MANILA // The head of a powerful Philippine clan pleaded not guilty yesterday to murdering 57 enemies and journalists.
In his first court appearance on charges of masterminding the country's worst political massacre, the 70-year-old Andal Ampatuan Snr faced more than two dozen relatives of the victims in the heavily guarded courtroom.
He nodded when asked if he understood the charges read out to him, as the judge, Jocelyn Reyes, ordered the trial to proceed after denying Mr Ampatuan's last-minute appeal to delay proceedings.
"Not guilty", Mr Ampatuan muttered to jeers from emotional family members of the victims who had packed the small room.
The Muslim clan patriarch, his son and namesake Andal Ampatuan Jnr and four relatives are among more than 80 people arrested and charged with murder over the November 2009 massacre of 57 people, 32 of whom were journalists.

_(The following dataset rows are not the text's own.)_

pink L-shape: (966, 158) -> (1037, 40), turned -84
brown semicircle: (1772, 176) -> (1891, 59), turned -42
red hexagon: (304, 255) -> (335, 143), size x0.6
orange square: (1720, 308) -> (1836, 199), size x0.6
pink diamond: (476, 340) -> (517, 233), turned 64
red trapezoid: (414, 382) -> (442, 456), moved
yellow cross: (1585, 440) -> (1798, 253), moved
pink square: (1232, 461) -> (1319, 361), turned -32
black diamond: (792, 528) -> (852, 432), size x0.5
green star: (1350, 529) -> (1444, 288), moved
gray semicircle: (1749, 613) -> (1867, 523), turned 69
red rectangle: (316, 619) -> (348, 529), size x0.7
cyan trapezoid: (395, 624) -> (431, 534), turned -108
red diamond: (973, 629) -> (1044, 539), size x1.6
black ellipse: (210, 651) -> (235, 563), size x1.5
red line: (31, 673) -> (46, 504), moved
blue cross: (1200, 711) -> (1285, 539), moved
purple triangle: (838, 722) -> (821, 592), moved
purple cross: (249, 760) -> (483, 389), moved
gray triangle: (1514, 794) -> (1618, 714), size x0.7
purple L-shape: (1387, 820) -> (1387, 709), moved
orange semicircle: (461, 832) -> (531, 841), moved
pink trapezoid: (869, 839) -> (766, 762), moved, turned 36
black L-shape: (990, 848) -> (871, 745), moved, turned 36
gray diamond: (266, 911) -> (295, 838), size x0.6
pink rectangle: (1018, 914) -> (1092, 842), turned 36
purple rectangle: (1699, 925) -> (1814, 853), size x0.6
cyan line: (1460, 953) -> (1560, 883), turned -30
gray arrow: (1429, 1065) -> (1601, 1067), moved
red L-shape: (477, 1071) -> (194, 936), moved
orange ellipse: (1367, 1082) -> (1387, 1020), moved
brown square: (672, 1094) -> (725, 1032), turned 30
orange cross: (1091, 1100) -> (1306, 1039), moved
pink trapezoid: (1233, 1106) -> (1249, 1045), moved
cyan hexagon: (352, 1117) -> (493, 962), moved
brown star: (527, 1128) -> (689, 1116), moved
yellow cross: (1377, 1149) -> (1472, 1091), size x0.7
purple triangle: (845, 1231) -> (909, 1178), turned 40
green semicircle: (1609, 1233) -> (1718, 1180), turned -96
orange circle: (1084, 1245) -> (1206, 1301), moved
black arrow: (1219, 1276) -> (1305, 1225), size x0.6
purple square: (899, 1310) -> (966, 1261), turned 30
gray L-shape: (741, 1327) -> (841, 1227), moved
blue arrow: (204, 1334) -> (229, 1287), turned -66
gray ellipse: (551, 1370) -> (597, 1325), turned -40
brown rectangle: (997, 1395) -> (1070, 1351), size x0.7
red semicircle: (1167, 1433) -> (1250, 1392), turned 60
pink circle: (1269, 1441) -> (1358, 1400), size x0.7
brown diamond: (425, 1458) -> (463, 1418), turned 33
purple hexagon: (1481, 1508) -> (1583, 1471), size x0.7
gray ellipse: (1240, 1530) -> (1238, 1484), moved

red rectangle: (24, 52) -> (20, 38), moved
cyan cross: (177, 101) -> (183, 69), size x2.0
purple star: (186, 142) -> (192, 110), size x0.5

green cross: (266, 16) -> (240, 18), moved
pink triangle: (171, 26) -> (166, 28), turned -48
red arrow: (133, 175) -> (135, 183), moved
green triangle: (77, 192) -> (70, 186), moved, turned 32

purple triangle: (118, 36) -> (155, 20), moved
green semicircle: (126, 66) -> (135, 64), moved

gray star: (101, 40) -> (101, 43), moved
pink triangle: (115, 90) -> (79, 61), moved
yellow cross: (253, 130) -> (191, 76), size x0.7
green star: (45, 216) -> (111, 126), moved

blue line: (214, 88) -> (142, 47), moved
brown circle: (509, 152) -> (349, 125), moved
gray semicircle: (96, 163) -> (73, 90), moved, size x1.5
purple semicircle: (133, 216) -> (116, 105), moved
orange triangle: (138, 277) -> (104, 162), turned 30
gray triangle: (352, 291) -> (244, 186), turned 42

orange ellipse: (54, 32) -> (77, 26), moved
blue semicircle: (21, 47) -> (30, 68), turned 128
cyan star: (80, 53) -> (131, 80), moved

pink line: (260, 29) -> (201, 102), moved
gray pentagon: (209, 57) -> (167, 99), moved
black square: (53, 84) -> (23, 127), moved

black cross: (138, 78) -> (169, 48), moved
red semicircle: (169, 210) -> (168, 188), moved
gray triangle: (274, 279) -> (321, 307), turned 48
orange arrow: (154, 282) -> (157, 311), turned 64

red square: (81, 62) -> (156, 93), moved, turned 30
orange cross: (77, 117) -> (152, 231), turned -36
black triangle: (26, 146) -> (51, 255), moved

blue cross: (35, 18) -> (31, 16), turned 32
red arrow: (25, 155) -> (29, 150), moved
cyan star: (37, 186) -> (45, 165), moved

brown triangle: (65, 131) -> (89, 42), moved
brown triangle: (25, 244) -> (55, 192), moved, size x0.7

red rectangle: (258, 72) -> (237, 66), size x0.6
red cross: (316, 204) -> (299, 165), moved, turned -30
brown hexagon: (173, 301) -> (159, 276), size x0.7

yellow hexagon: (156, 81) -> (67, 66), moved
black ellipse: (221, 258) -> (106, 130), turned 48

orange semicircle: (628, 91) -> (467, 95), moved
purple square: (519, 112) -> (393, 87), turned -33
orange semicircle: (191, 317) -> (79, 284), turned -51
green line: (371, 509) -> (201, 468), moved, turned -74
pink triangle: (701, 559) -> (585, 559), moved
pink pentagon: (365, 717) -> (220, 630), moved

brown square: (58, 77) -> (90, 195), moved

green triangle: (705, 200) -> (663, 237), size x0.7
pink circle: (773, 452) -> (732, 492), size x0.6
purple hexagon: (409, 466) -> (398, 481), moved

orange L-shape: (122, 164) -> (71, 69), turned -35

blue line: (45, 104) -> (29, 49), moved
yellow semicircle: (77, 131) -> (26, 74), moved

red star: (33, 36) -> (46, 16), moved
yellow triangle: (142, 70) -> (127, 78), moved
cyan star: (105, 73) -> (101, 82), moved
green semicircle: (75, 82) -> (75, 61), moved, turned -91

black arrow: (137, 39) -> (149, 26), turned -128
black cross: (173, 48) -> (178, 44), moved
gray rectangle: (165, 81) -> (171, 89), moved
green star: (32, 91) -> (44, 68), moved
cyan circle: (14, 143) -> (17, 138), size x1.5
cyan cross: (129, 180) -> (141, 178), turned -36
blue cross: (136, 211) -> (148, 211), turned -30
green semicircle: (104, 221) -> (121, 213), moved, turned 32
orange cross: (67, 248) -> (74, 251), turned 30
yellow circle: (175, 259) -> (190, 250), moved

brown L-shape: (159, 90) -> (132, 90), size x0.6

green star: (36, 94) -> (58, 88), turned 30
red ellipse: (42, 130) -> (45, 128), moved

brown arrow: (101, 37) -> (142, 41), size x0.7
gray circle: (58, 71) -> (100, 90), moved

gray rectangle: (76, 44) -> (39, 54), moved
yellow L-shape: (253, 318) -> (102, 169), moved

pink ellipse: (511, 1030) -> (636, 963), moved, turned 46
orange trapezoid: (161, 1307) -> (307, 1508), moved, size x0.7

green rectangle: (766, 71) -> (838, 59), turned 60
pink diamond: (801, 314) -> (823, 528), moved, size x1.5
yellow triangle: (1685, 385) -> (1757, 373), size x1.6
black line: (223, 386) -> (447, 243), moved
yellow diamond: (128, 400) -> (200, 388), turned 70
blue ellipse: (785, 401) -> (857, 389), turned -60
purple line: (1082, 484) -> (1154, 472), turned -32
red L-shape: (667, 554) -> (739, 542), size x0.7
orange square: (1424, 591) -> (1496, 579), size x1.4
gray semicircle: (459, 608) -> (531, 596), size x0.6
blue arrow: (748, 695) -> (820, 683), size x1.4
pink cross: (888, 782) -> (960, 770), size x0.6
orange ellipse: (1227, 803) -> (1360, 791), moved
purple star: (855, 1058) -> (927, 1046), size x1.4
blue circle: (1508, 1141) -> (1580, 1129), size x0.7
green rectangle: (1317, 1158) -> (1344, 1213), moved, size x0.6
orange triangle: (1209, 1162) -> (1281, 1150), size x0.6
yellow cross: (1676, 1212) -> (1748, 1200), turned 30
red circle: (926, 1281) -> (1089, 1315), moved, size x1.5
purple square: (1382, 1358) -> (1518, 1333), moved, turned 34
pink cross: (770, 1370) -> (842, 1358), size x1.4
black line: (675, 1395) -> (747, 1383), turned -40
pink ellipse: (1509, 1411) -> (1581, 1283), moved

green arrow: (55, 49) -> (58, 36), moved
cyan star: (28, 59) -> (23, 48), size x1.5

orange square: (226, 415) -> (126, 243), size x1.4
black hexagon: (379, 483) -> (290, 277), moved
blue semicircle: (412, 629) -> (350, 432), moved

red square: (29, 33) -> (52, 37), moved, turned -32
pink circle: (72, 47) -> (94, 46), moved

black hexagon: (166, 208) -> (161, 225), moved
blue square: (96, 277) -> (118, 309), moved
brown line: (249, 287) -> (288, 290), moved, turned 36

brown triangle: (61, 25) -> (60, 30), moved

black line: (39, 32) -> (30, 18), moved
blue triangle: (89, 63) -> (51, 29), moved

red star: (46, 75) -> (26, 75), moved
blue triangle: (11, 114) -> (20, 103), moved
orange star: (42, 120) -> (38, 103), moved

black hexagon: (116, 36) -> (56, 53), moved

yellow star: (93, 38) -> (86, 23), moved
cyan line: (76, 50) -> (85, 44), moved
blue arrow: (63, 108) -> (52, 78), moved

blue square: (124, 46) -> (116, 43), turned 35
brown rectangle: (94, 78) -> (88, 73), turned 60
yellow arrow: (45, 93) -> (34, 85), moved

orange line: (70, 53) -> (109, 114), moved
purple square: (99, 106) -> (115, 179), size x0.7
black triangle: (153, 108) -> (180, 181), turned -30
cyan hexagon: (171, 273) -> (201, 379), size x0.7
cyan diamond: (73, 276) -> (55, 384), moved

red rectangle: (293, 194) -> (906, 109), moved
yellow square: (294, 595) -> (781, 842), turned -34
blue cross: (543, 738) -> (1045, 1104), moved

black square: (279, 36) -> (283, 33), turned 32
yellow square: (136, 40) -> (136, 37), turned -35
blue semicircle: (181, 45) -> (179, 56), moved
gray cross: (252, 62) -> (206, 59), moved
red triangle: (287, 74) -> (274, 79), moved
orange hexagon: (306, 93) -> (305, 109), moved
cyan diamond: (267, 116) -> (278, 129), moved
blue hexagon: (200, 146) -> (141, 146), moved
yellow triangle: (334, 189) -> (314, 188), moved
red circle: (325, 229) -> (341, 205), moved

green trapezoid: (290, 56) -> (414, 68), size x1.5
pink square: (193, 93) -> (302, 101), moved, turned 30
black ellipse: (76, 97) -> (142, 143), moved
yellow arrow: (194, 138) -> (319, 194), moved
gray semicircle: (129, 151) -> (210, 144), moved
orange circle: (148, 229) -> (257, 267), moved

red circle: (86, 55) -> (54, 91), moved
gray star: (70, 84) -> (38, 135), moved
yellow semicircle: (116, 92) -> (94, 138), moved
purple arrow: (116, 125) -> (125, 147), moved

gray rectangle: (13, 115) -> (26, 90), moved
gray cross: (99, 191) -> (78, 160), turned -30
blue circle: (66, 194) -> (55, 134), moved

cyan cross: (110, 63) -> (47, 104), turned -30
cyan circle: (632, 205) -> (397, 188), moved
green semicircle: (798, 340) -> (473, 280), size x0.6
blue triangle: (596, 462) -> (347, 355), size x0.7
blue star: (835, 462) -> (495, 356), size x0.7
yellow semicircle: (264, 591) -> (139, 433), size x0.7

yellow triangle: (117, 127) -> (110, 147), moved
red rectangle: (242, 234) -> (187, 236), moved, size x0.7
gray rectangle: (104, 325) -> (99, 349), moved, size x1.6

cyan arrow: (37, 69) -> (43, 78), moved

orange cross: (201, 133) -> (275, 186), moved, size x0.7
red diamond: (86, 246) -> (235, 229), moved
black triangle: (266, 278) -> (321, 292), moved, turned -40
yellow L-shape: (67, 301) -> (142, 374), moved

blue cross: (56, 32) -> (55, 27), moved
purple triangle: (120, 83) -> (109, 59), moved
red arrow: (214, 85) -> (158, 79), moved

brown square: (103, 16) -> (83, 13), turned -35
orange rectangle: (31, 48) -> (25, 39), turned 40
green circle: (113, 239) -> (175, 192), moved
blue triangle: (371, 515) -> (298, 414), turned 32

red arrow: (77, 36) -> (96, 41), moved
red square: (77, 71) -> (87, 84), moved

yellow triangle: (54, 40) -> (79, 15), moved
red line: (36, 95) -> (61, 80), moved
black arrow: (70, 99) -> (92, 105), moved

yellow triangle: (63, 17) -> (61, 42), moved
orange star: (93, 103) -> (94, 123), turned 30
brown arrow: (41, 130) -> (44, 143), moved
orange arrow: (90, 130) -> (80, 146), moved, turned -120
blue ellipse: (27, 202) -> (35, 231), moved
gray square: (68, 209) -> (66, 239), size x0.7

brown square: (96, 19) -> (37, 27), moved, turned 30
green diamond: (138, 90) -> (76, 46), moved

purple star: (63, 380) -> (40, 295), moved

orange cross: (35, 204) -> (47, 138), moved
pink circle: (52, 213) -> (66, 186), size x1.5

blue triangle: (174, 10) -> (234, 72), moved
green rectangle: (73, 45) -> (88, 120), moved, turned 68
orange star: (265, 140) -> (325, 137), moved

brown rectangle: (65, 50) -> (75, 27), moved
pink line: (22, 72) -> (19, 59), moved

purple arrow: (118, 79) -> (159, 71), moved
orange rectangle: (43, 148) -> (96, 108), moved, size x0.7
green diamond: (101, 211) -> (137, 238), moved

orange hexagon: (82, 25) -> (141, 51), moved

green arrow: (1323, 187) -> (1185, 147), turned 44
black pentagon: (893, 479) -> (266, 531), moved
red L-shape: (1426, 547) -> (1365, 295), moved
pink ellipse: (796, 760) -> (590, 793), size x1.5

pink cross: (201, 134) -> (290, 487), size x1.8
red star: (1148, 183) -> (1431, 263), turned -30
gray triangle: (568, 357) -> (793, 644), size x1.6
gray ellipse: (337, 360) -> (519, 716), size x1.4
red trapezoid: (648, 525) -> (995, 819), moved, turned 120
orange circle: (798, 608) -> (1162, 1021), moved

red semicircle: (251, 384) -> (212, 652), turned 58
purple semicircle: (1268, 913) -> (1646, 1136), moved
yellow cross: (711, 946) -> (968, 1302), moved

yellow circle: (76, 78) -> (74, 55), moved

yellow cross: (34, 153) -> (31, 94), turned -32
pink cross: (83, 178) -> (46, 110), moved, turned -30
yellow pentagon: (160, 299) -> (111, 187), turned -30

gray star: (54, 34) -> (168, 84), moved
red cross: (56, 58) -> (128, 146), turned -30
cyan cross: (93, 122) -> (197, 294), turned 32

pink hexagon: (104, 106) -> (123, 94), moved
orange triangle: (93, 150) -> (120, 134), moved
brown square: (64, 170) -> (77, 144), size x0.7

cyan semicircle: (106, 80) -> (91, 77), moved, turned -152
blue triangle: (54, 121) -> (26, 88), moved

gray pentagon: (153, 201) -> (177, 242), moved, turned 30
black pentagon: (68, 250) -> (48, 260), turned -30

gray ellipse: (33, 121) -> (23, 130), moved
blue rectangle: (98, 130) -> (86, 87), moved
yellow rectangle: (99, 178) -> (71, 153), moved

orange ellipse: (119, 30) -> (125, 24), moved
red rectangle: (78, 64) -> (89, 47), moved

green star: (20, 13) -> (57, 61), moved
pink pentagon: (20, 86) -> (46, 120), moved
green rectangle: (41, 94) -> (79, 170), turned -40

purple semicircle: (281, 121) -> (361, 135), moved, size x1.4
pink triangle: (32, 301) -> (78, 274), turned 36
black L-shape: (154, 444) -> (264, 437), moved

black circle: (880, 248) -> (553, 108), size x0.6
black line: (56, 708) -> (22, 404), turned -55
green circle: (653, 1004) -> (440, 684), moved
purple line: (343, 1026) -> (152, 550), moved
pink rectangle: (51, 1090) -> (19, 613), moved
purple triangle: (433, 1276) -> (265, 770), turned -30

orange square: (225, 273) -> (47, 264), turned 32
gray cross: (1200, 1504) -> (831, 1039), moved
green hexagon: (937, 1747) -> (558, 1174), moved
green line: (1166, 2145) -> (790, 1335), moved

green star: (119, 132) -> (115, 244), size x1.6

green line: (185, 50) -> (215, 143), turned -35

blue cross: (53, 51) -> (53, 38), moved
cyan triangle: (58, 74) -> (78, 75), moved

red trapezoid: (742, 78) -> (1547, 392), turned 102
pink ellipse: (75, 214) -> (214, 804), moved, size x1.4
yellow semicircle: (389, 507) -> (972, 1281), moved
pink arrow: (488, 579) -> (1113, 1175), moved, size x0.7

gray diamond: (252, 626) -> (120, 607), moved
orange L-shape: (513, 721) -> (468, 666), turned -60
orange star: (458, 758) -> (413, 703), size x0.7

After the trial got under way, police announced that two more suspects, an ex-policeman and an armed Ampatuan follower, had been arrested in the southern province of Maguindanao, where the killings took place.
More than a hundred other suspects, including Ampatuan relatives and members of a government-armed militia that worked under the family's direct command, remain at large.
The court has yet to read the charges against 21 of those in custody, and legal experts had earlier warned that the trial would stretch for years in the notoriously slow Philippine justice system.
The victims and some of their vehicles were found buried in mass graves in a deserted farm on a hillock, near an excavator, which bore the Ampatuan patriarch's name.
A witness earlier said that the Ampatuans had planned the killings six days beforehand, with the patriarch telling the group to make sure the murders were carried out carefully. The Ampatuans, who had ruled Maguindanao for a decade, are alleged to have ordered the murders to stop a rival from challenging Mr Ampatuan Jnr for the post of Maguindanao governor in last year's elections.
On Wednesday, relatives of the victims crowded into the courthouse, built in a suburban Manila jail compound specifically for the trial,- and cried and shouted as Mr Ampatuan Snr was ushered into the courtroom in handcuffs.
Juliet Evardo, 50, mother of one of the murdered journalists, cried during a break in the hearing as she recounted how she felt when she saw Mr Ampatuan Snr.
"How can he plead not guilty when the backhoe [excavator] bore his name?" Ms Evardo said.
Ms Evardo's 24-year-old son, Julito, was a television editor who defied her appeals not to join supporters and relatives of a rival candidate on their ill-fated convoy to submit candidacy papers to the local election watchdog.
Esmael Mangudadatu, the rival Maguindanao politician who was elected governor after the massacre, expressed satisfaction that his wife, sister and other relatives, who were among the victims, would finally get justice.
The Ampatuans had ruled Maguindanao under the patronage of former president Gloria Arroyo, who rights monitors said had allowed the clan to keep a large private army as a proxy force against Muslim rebels.
Mr Mangudadatu, meanwhile, said members of the Ampatuan private army were among the suspects still at large. They were continuing to harass witnesses, he said, including one man who was shot and a woman they allegedly raped.
Mr Mangudadatu said these witnesses "are now out of danger and will continue to testify" and added that "this illustrates the lingering power of the clan".